> _DATA TO USE_:
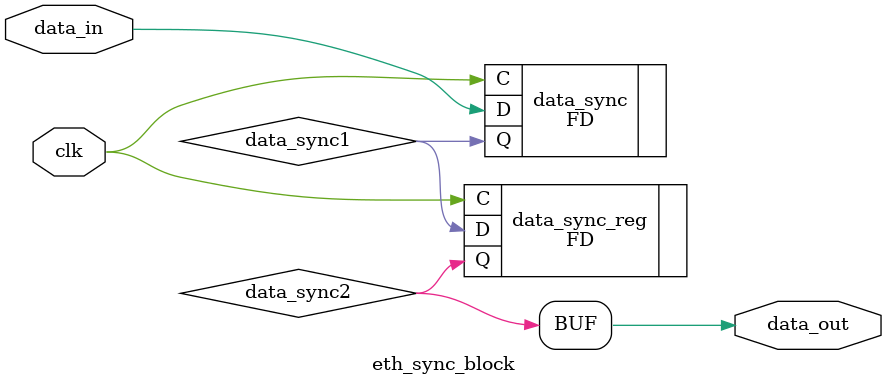
<source format=v>

`timescale 1ps / 1ps

module eth_sync_block #(
  parameter INITIALISE = 2'b00
)
(
  input        clk,              // clock to be sync'ed to
  input        data_in,          // Data to be 'synced'
  output       data_out          // synced data
);

  // Internal Signals
  wire data_sync1;
  wire data_sync2;


  (* ASYNC_REG = "TRUE", RLOC = "X0Y0",  SHREG_EXTRACT = "NO" *)
  FD #(
    .INIT (INITIALISE[0])
  ) data_sync (
    .C  (clk),
    .D  (data_in),
    .Q  (data_sync1)
  );


  (* ASYNC_REG = "TRUE", RLOC = "X0Y0",  SHREG_EXTRACT = "NO" *)
  FD #(
   .INIT (INITIALISE[1])
  ) data_sync_reg (
  .C  (clk),
  .D  (data_sync1),
  .Q  (data_sync2)
  );


  assign data_out = data_sync2;


endmodule



</source>
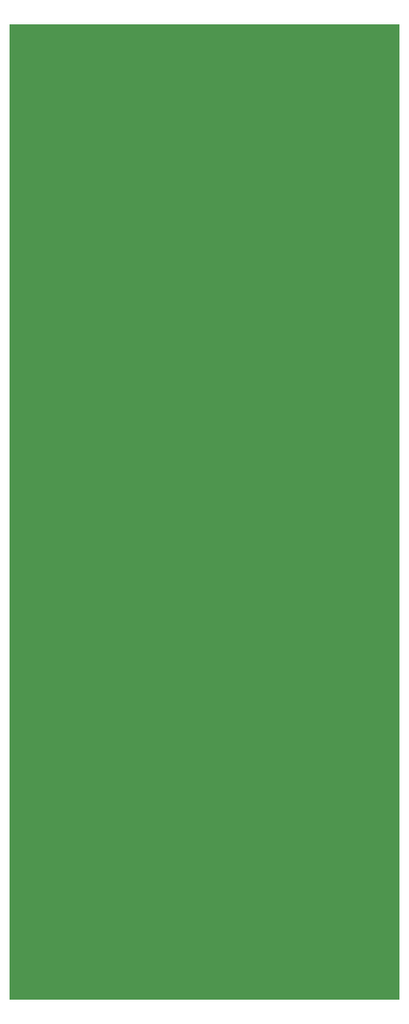
<source format=gbr>
G04 DipTrace 3.0.0.1*
G04 Board.gbr*
%MOIN*%
G04 #@! TF.FileFunction,Drawing,Board polygon*
G04 #@! TF.Part,Single*
%FSLAX26Y26*%
G04*
G70*
G90*
G75*
G01*
G04 BoardPoly*
%LPD*%
G36*
X394016Y394016D2*
X1890079D1*
Y4134173D1*
X394016D1*
Y394016D1*
G37*
M02*

</source>
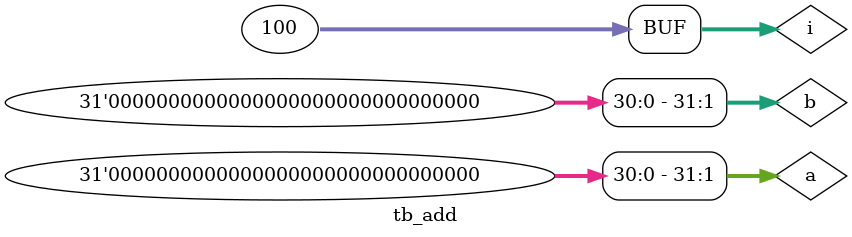
<source format=sv>
`include "../alu.sv"
`include "../add.sv"
`timescale 1ns / 1ps

module tb_add (
);
    reg [31:0] a;
    reg [31:0] b;
    wire [31:0] result;

    integer i;

    adder adder1 (
        .op1(a),
        .op2(b),
        .result(result)
    );

    initial begin
        for (i = 0; i < 100; i = i + 1) begin
            a = $random;
            b = $random;
            #1;
            if (result != a + b) begin
                $display("Error: result is not a + b");
            end
        end
    end
endmodule
</source>
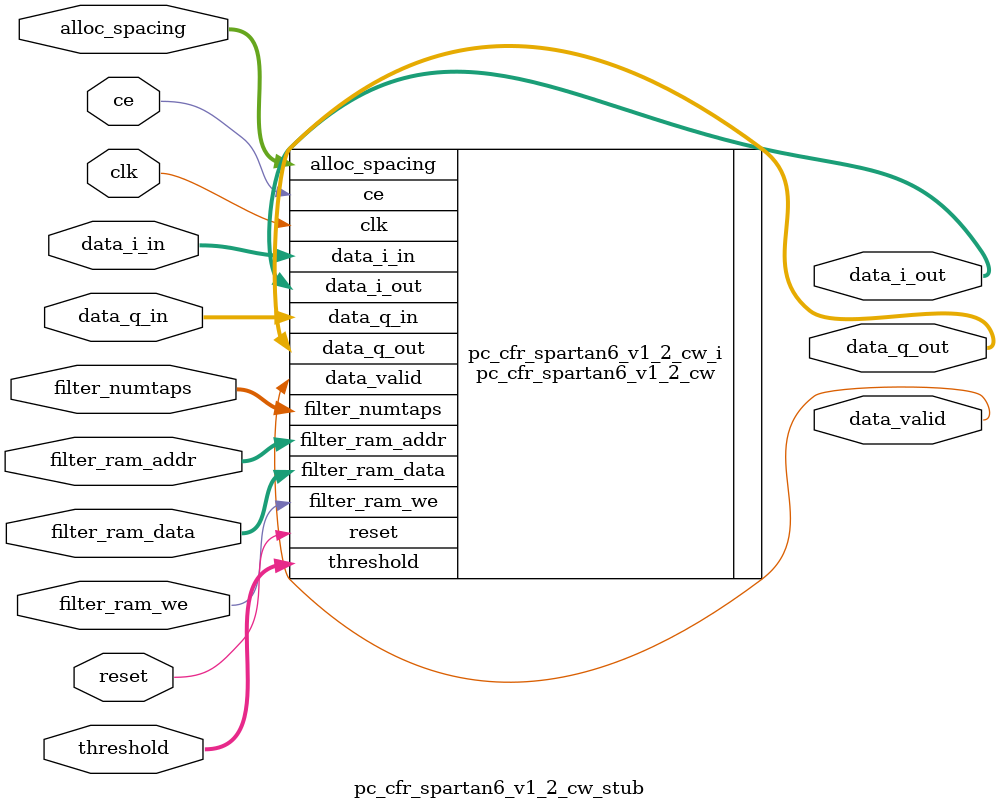
<source format=v>
`timescale 1ns / 1ps


module pc_cfr_spartan6_v1_2_cw_stub
(
  alloc_spacing,
  ce,
  clk,// clock period = 3.5 ns (285.7142857142857 Mhz)
  data_i_in,
  data_i_out,
  data_q_in,
  data_q_out,
  data_valid,
  filter_numtaps,
  filter_ram_addr,
  filter_ram_data,
  filter_ram_we,
  reset,
  threshold
  );

  input [7:0] alloc_spacing;
  input  ce;
  input  clk;// clock period = 3.5 ns (285.7142857142857 Mhz)
  input [15:0] data_i_in;
  output [15:0] data_i_out;
  input [15:0] data_q_in;
  output [15:0] data_q_out;
  output [0:0] data_valid;
  input [8:0] filter_numtaps;
  input [8:0] filter_ram_addr;
  input [31:0] filter_ram_data;
  input [0:0] filter_ram_we;
  input [0:0] reset;
  input [15:0] threshold;

pc_cfr_spartan6_v1_2_cw pc_cfr_spartan6_v1_2_cw_i (
  .alloc_spacing(alloc_spacing),
  .ce(ce),
  .clk(clk),
  .data_i_in(data_i_in),
  .data_i_out(data_i_out),
  .data_q_in(data_q_in),
  .data_q_out(data_q_out),
  .data_valid(data_valid),
  .filter_numtaps(filter_numtaps),
  .filter_ram_addr(filter_ram_addr),
  .filter_ram_data(filter_ram_data),
  .filter_ram_we(filter_ram_we),
  .reset(reset),
  .threshold(threshold));

endmodule 

</source>
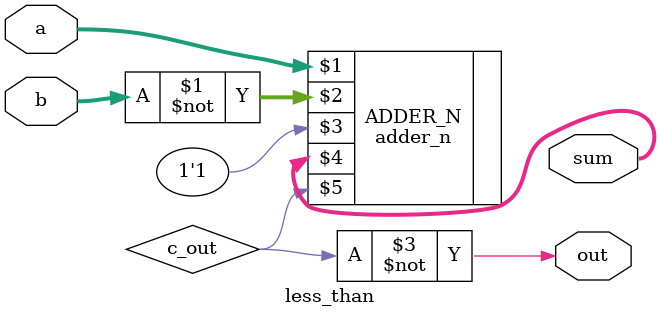
<source format=sv>
module less_than(a, b, sum, out); 

parameter N = 8; //32

input  wire [N-1:0] a, b;
output logic [N-1:0] sum;
logic c_out;
output logic out;

adder_n ADDER_N (a, ~b, 1'b1, sum, c_out); // Subtractor


always_comb begin : subtract
    out = ~c_out;
end

endmodule
// to instantiate
// adder_n #(.N(32)) adder_32bit_a ( port list );

</source>
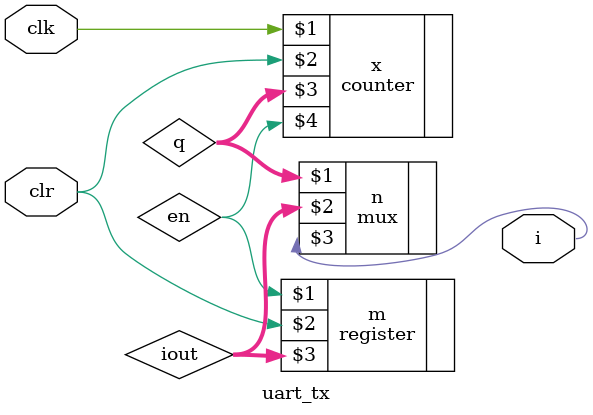
<source format=v>
module uart_tx(input clk,clr,output i);
wire [3:0]q;
wire en;
wire [7:0]iout;
counter x(clk,clr,q,en);
register m(en,clr,iout);
mux n(q,iout,i);
endmodule
</source>
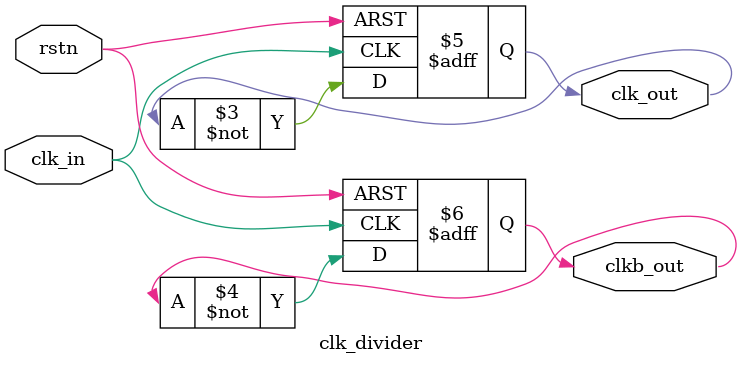
<source format=v>
module clk_divider(/*AUTOARG*/
   // Outputs
   clk_out, clkb_out,
   // Inputs
   rstn, clk_in
   );

   input rstn;
   input clk_in;
   output clk_out;
   output clkb_out;

   reg 	 clk_out;
   reg   clkb_out;
   
   always @(posedge clk_in or negedge rstn) begin
      if (rstn == 1'b0) begin
	 clk_out <= 1'b0;
         clkb_out <= 1'b1;
      end
      else begin
	 clk_out <= ~clk_out;
	 clkb_out <= ~clkb_out;
      end
   end
   
endmodule   


   
</source>
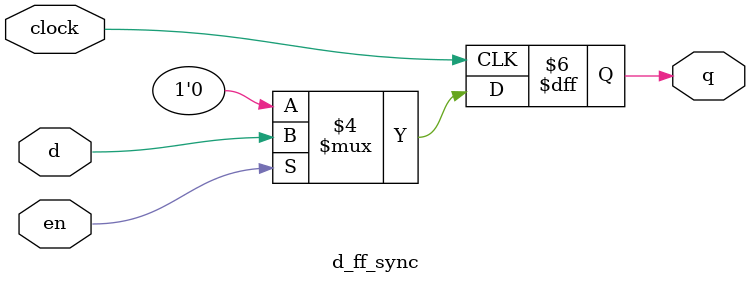
<source format=v>
module d_ff_sync(d, en, clock, q);
	
	input d, en, clock;
	output q;
	reg q;
	
	always @ (posedge clock)
	begin
		if (!en)
			q <= 1'b0;
			
		else
			q <= d;
			
	end
	
endmodule

module reg1(clk, en, numin, numout);
	
	input clk, en;
	input [3:0] numin;
	output reg [3:0] numout;


	generate
		genvar i;
		
		for (i = 0; i < 4; i = i + 1)
		begin: dff_loop
			d_ff_sync dff(numout[i], en, clk, numin[i]);
		end

	endgenerate
endmodule

</source>
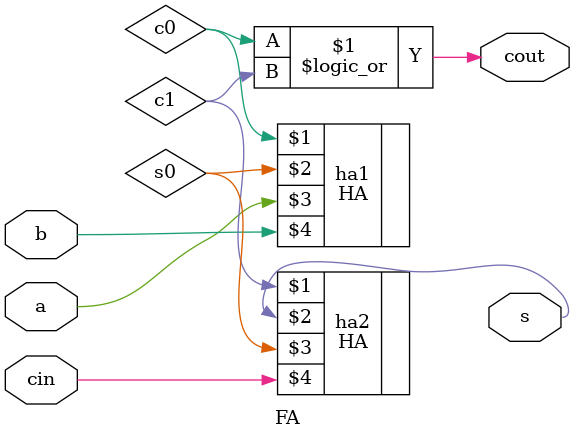
<source format=v>
module FA(output cout, output s, input a, input b, input cin);
    wire s0, c0, c1;
    HA ha1(c0,s0,a,b);
    HA ha2(c1,s,s0,cin);
    assign
        cout = c0 || c1;
endmodule
</source>
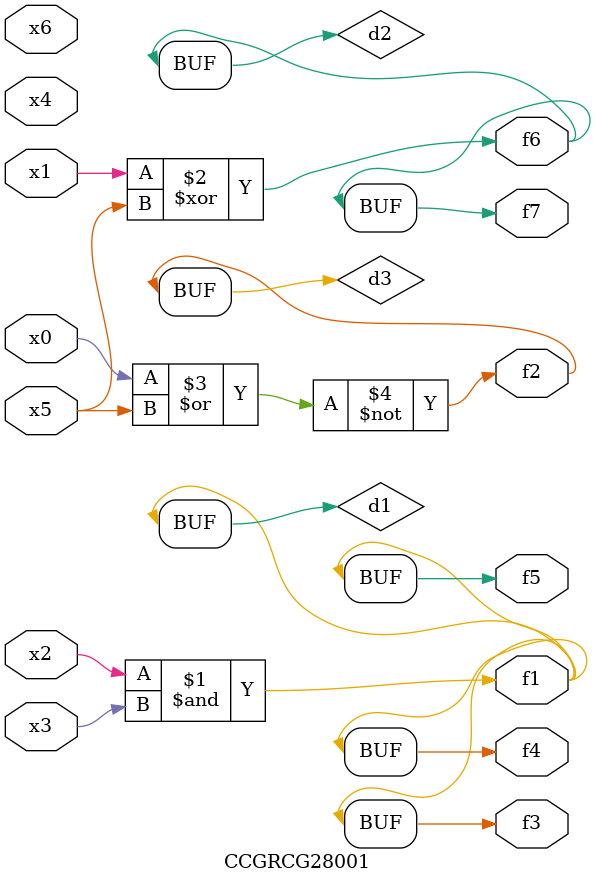
<source format=v>
module CCGRCG28001(
	input x0, x1, x2, x3, x4, x5, x6,
	output f1, f2, f3, f4, f5, f6, f7
);

	wire d1, d2, d3;

	and (d1, x2, x3);
	xor (d2, x1, x5);
	nor (d3, x0, x5);
	assign f1 = d1;
	assign f2 = d3;
	assign f3 = d1;
	assign f4 = d1;
	assign f5 = d1;
	assign f6 = d2;
	assign f7 = d2;
endmodule

</source>
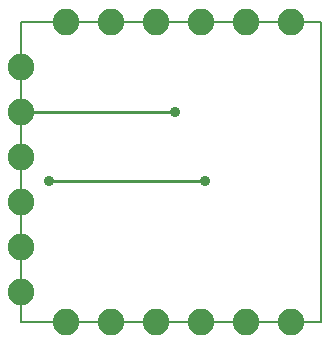
<source format=gbl>
G75*
%MOIN*%
%OFA0B0*%
%FSLAX25Y25*%
%IPPOS*%
%LPD*%
%AMOC8*
5,1,8,0,0,1.08239X$1,22.5*
%
%ADD10C,0.00000*%
%ADD11C,0.00500*%
%ADD12C,0.08858*%
%ADD13C,0.03562*%
%ADD14C,0.01000*%
D10*
X0005629Y0005629D02*
X0005629Y0105590D01*
X0105629Y0105629D01*
X0105629Y0005629D01*
X0005629Y0005629D01*
D11*
X0105629Y0005629D01*
X0105629Y0105629D01*
X0005629Y0105629D01*
X0005629Y0005629D01*
D12*
X0005629Y0015629D03*
X0005629Y0030629D03*
X0005629Y0045629D03*
X0005629Y0060629D03*
X0005629Y0075629D03*
X0005629Y0090629D03*
X0020629Y0105629D03*
X0035629Y0105629D03*
X0050629Y0105629D03*
X0065629Y0105629D03*
X0080629Y0105629D03*
X0095629Y0105629D03*
X0095629Y0005629D03*
X0080629Y0005629D03*
X0065629Y0005629D03*
X0050629Y0005629D03*
X0035629Y0005629D03*
X0020629Y0005629D03*
D13*
X0015004Y0052504D03*
X0056879Y0075629D03*
X0066879Y0052504D03*
D14*
X0015004Y0052504D01*
X0005629Y0075629D02*
X0056879Y0075629D01*
M02*

</source>
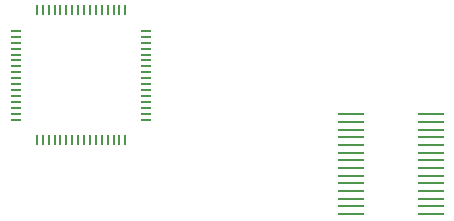
<source format=gbr>
%FSLAX35Y35*%
%MOIN*%
G04 EasyPC Gerber Version 18.0.8 Build 3632 *
%ADD106R,0.00780X0.03537*%
%ADD105R,0.03537X0.00780*%
%ADD107R,0.08502X0.01096*%
X0Y0D02*
D02*
D105*
X178581Y266589D03*
Y268557D03*
Y270526D03*
Y272494D03*
Y274463D03*
Y276431D03*
Y278400D03*
Y280368D03*
Y282337D03*
Y284305D03*
Y286274D03*
Y288242D03*
Y290211D03*
Y292179D03*
Y294148D03*
Y296116D03*
X221888Y266589D03*
Y268557D03*
Y270526D03*
Y272494D03*
Y274463D03*
Y276431D03*
Y278400D03*
Y280368D03*
Y282337D03*
Y284305D03*
Y286274D03*
Y288242D03*
Y290211D03*
Y292179D03*
Y294148D03*
Y296116D03*
D02*
D106*
X185470Y259699D03*
Y303006D03*
X187439Y259699D03*
Y303006D03*
X189407Y259699D03*
Y303006D03*
X191376Y259699D03*
Y303006D03*
X193344Y259699D03*
Y303006D03*
X195313Y259699D03*
Y303006D03*
X197281Y259699D03*
Y303006D03*
X199250Y259699D03*
Y303006D03*
X201219Y259699D03*
Y303006D03*
X203187Y259699D03*
Y303006D03*
X205156Y259699D03*
Y303006D03*
X207124Y259699D03*
Y303006D03*
X209093Y259699D03*
Y303006D03*
X211061Y259699D03*
Y303006D03*
X213030Y259699D03*
Y303006D03*
X214998Y259699D03*
Y303006D03*
D02*
D107*
X290281Y235073D03*
Y237632D03*
Y240191D03*
Y242750D03*
Y245309D03*
Y247868D03*
Y250427D03*
Y252986D03*
Y255545D03*
Y258104D03*
Y260663D03*
Y263222D03*
Y265781D03*
Y268341D03*
X316880Y235073D03*
Y237632D03*
Y240191D03*
Y242750D03*
Y245309D03*
Y247868D03*
Y250427D03*
Y252986D03*
Y255545D03*
Y258104D03*
Y260663D03*
Y263222D03*
Y265781D03*
Y268341D03*
X0Y0D02*
M02*

</source>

> _EXERCISE AIM_: Find and copy each line in the material above where the string "iout" occurs.

> _SOLUTION TO THIS TASK_:
wire [7:0]iout;
register m(en,clr,iout);
mux n(q,iout,i);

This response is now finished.